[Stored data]

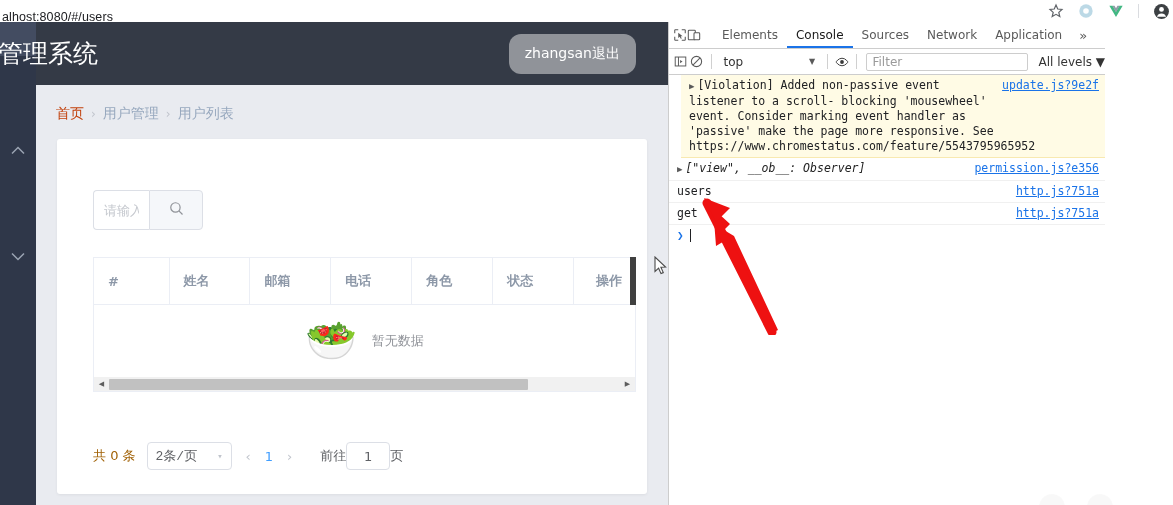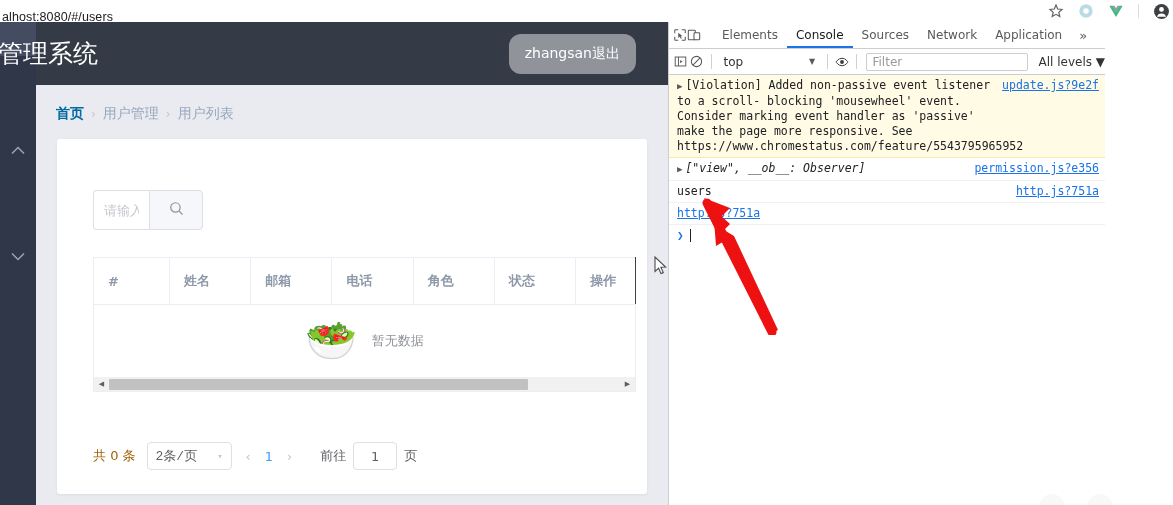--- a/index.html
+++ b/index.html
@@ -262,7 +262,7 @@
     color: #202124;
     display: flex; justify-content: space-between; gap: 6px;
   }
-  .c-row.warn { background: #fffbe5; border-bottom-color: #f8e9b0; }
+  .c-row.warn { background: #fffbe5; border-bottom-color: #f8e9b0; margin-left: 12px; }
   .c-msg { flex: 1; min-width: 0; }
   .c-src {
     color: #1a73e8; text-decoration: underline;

Problem statement:
All lines above with the word "border" need to be reported.

Response:
-  .c-row.warn { background: #fffbe5; border-bottom-color: #f8e9b0; }
+  .c-row.warn { background: #fffbe5; border-bottom-color: #f8e9b0; margin-left: 12px; }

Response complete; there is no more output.